I have genuinely loved surrealism in all forms since an early age. Show me a Magritte and I simply melt. What can I say, I was an odd child and an even odder adult. I remember that Who Dares Wins kind of encapsulated it for me when they gave their spoof football result "Real Madrid 1 ... Surreal Madrid Fish".

I don't think you were an odd child for liking surrealism, kids love silliness, intriguing images and puzzles, and surrealism deals in this currency.

Spike Milligan was another early favourite. Madness and oddness have always fascinated me. I'm typing this with a cork board looming over me with postcards of Salvador Dali's work on. I wouldn't ever say the Surrealists were exactly laugh out loud funny, but all of their work has such a deliciously subtle, oh-so-knowing sense of humour in, probably more so than any other art movement.

Image

It's not a pipe, it's a picture of a pipe. Sod Kaye and his garlic bread anecdotes, Magritte could have sold out the MEN Arena for a month on the strength of that one joke.

I like it because it can be the mixture of intelligence as well as silliness. Even if I don't understand the sketches like Spike Milligan's Arr-jim-lad sketch I still find it funny.

I like Harry Hill's stand up.
You do get flashes of surreal brilliance even in You've Been Framed.
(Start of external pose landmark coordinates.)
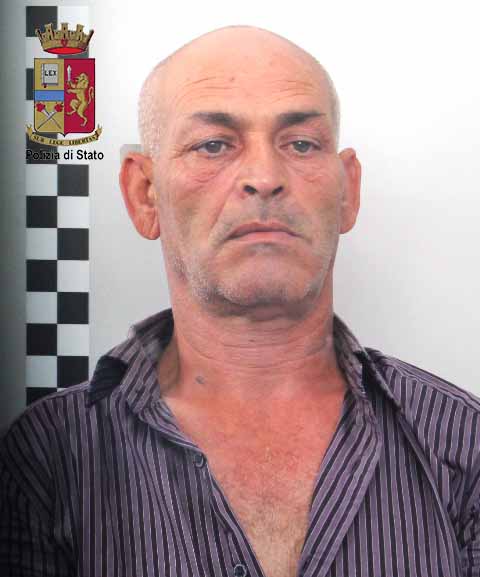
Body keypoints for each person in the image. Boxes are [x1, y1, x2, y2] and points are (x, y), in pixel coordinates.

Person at [1, 25, 479, 577]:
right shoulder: (47, 457)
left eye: (301, 144)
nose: (264, 177)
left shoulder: (463, 444)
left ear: (348, 190)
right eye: (213, 145)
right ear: (145, 194)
I remember one clip where a guy is filming at the top of the stairs, falls down the stairs and keeps the camera rolling.

It wasn't funny.

But at the bottom of the stairs there was a little door about 2 foot tall (gas meter?)
Harry's voice over then came in...

"Where does that little door go to? The past?"

That had me laughing, never saw it coming.

www.spleenal.blogspot.com

An alleged surreal joke-
Q: How many surrealists does it take to change a light bulb?
A: A fish.

A lot of surrealism just relies on non-sequiturs but I'm old enough to remember The Goon Show. Spike Miiligan must have been the Godfather of surrealism but I'm not very advanced in the history of comedy.
But despite my tender years, I was able to conjure up very vivid and hysterically funny mental images of the antics of Milligan, Sellers and Secombe that I couldn't get from any stand-up comedians.

I'm watching quite a few surreal comedies at the moment, such as The Goodies and shows by Andrew Marshall and David Renwick, and they are simply brilliant.